How to say milk? How to say sand, snow, sow, / linen, cloud, cocoon, or albino?
June 17, 2014
So, King Lear may have once muttered that nothing will come of nothing, but Kimiko Hahn’s “The Dream of Shoji,” below, is a great nothing poem. Compact, graceful and slippier than it initially seems, the poem is a philosophically elegant fable about a central trauma of post-migrant Asian American melancholia: the de-authenticating loss, partial or complete, of the language spoken by one’s parents or grandparents. What’s miraculous about “Dream” is the fullness and intellectual swiftness through which Kimiko represents this lacuna.

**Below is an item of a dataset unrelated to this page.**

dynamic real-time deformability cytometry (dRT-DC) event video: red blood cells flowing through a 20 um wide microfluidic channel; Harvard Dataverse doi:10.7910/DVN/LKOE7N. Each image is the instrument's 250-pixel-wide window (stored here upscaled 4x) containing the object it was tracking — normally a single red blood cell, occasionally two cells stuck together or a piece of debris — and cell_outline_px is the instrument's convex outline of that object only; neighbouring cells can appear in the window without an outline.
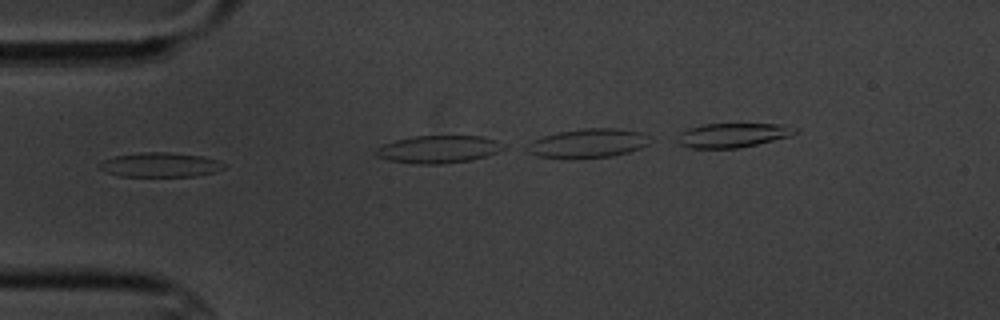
{"species": "common noctule bat (a hibernating species)", "species_latin": "Nyctalus noctula", "temperature_condition": "cold", "stored_images_in_passage": 12, "camera_frame_rate_fps": 3000, "um_per_image_px": 0.085, "animal": {"sex": "male", "body_mass_g": 20.1, "forearm_length_mm": 53.5}, "frame": {"image": 1, "passage_image": 3, "time_ms": 3.333, "image_size_px": [1000, 320], "cell_outline_px": [[228, 164], [224, 168], [216, 172], [192, 176], [120, 176], [108, 172], [100, 168], [100, 164], [104, 160], [112, 156], [140, 152], [168, 152], [204, 156]], "centroid_in_image_um": [13.66, 14.0], "position_along_channel_um": 71.3, "area_um2": 17.74}}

We are initially presented with images of apophatic whiteness, a whiteness that’s aestheticized but growing stranger by the minute, as milk becomes linen and then cocoon and albino. These instances of whiteness then shed their representational quality and become figurative. They are the white surface of forgetting—the only word in Japanese that the narrator can name—and the enclosure of both a dream and of the self. The question we had thought was a philosophical inquiry (“How to say milk?”) reveals itself as a question asked by a child to her mother. The paper is both the blank surface of inscription and the shoji screen; in either case, language is an invisible prison. “The Dream of a Little Occupied Japan Doll” also begins by cataloging objects—in this case, Japanese porcelain figurines: China dolls, literally. The dolls come to represent a dream metonymy for the author’s self-objectification.
—Ken Chen
The Dream of Shoji
How to say milk? How to say sand, snow, sow,
linen, cloud, cocoon, or albino?
How to say page or canvas or rice balls?
Trying to recall Japanese, I blank out:
it’s clear I know forgetting. Mother, tell me
what to call that paper screen that slides the interior in?
The Dream of a Little Occupied Japan Doll
Among the hundred porcelain figurines,
the first one–with slanted eyes, fat cheeks,
queue (though that is Chinese) and Chinese bonnet–
is my favorite. Among all those in pajamas
or gowns or the two kimono
the first is my favorite. Of those with rickshaw,
tambourine or parasol and fan–
I keep on my desk the first one
though she—or he—is not doing a darn thing.
Here in sleep, rivalry lodges next door, not at home.
So if dreams “tune the mind for conscious awareness”
perhaps favoritism suggests
I’ve quit hoarding and now collect myself.